Passage shown =

Re: Kafka KeyedStream source

2017-01-16 Thread Fabian Hueske
Hi Niels,

I think the biggest problem for keyed sources is that Flink must be able to
co-locate key-partitioned state with the pre-partitioned data.

This might work, if the key is the partition ID, i.e, not the original key
attribue that was hashed to assign events to partitions.
Flink could need to distribute topic partitions to source functions based
on its own hash function.

However, if you would like to keyBy the original key attribute, Flink would
need to have access to the hash function that was used to assign events to
partitions.

Best,
Fabian

2017-01-15 21:48 GMT+01:00 Tzu-Li (Gordon) Tai :

> Hi Niels,
>
> If it’s only for simple data filtering that does not depend on the key, a
> simple “flatMap” or “filter" directly after the source can be chained to
> the source instances.
> What that does is that the filter processing will be done within the same
> thread as the one fetching data from a Kafka partition, hence no excessive
> network transfers for this simple filtering.
> You can read more about operator chaining here: https://ci.apache.org/
> projects/flink/flink-docs-release-1.2/concepts/runtime.
> html#tasks-and-operator-chains
>
> So, what that sums up to is that you have a FlinkKafkaConsumer as source,
> do a filter transformation right after, and then a keyBy followed with your
> heavy-processing, key-wise computations.
> Does that makes sense for what you have in mind?
>
> Cheers,
> Gordon
>
> On January 11, 2017 at 4:11:26 PM, Niels Basjes (ni...@basjes.nl) wrote:
>
> Hi,
>
> Ok. I think I get it.
>
> WHAT IF:
> Assume we create a addKeyedSource(...) which will allow us to add a source
> that makes some guarantees about the data.
> And assume this source returns simply the Kafka partition id as the result
> of this 'hash' function.

Exercises =
1) In the Kafka thread, switch "simple" to "basic" and write out the passage starting with "2017-01-15 21:48 GMT+01:00" and going on through "the source instances.".
2) According to the Kafka thread, in which thread is the filter processing done when a filter is chained directly after the source?
3) Carry on writing the Kafka thread from its last line.
You won't need the material.

[Collected data]
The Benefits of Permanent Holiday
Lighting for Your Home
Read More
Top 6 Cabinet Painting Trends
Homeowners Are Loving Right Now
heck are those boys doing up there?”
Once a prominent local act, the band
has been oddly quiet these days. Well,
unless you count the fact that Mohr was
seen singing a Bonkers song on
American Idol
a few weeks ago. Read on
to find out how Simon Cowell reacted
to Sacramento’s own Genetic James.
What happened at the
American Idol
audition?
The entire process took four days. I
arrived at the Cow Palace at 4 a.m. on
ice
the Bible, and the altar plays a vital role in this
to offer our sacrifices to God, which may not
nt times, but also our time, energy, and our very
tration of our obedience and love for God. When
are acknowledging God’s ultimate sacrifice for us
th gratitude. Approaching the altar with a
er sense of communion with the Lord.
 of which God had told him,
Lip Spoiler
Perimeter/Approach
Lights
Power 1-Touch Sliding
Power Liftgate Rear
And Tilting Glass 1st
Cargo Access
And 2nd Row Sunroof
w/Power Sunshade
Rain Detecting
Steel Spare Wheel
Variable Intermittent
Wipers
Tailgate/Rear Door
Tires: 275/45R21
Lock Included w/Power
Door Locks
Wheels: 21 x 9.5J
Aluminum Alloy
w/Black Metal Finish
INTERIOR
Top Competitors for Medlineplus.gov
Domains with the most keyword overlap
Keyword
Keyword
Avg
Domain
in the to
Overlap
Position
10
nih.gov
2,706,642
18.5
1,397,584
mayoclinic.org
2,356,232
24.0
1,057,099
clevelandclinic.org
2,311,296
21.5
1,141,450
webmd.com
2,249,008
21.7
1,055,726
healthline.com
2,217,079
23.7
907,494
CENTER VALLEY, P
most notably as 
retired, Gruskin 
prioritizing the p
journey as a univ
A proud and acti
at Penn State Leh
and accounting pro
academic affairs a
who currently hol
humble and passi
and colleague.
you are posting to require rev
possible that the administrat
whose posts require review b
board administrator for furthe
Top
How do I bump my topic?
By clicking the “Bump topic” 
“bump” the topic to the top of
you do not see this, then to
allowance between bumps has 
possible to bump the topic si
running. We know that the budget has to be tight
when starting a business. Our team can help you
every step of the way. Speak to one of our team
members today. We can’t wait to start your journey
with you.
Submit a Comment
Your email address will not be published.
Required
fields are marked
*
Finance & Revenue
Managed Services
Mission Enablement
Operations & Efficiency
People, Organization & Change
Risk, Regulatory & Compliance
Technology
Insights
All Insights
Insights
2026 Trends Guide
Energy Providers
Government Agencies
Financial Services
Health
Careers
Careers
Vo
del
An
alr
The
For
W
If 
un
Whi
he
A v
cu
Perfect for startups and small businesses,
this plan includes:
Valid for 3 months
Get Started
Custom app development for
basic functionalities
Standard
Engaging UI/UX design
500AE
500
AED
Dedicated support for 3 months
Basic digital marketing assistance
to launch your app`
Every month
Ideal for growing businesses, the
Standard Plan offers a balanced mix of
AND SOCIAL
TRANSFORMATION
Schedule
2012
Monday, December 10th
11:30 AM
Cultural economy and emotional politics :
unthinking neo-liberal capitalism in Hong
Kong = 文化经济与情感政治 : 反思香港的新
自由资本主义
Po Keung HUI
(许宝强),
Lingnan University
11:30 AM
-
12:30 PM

Written responses =
1)
2017-01-15 21:48 GMT+01:00 Tzu-Li (Gordon) Tai :

> Hi Niels,
>
> If it’s only for basic data filtering that does not depend on the key, a
> basic “flatMap” or “filter" directly after the source can be chained to
> the source instances.

2) In the same thread as the one fetching data from a Kafka partition.

3)
> Then if I have 10 kafka partitions I would read these records in and I
> could filter the data more efficiently because the data would not need to
> go over the network before this filter.
> Afterwards I can scale it up to 'many' tasks for the heavier processing
> that follows.
>
> As a concept: Could that be made to work?
>
> Niels
>
> On Mon, Jan 9, 2017 at 9:14 AM, Tzu-Li (Gordon) Tai 
> wrote:
>
>> Hi Niels,
>>
>> Thank you for bringing this up. I recall there was some previous
>> discussion related to this before: [1].
>>
>> I don’t think this is possible at the moment, mainly because of how the
>> API is designed.
>>
>> On the other hand, a KeyedStream in Flink is basically just a DataStream
>> with a hash partitioner that is used when deciding which instance of the
>> following downstream operator an emitted record of the stream is sent to.
>> So, even if we have a Kafka source that directly produces a KeyedStream
>> on “addSource”, redistribution of data can still happen. I.e., if the
>> parallelism of the compute operators right after is different than the
>> number of Kafka partitions, redistribution will happen to let the key space
>> and state be evenly distributed in Flink.
>>
>> This leads to the argument that we probably need to think about whether
>> retaining the original partitioning of records in Kafka when consumed by
>> Flink is actually only a special case.
>> Flink, as a parallel compute engine, can freely adjust the parallelism of
>> its operators regardless of the parallelism of Kafka topics (rescaling
>> isn’t actually in yet, but is on the near-future roadmap).
>>
>> So, under the general case, the parallelism of a Flink operator may be
>> different than the number of Kafka partitions, and therefore redistributing
>> must occur.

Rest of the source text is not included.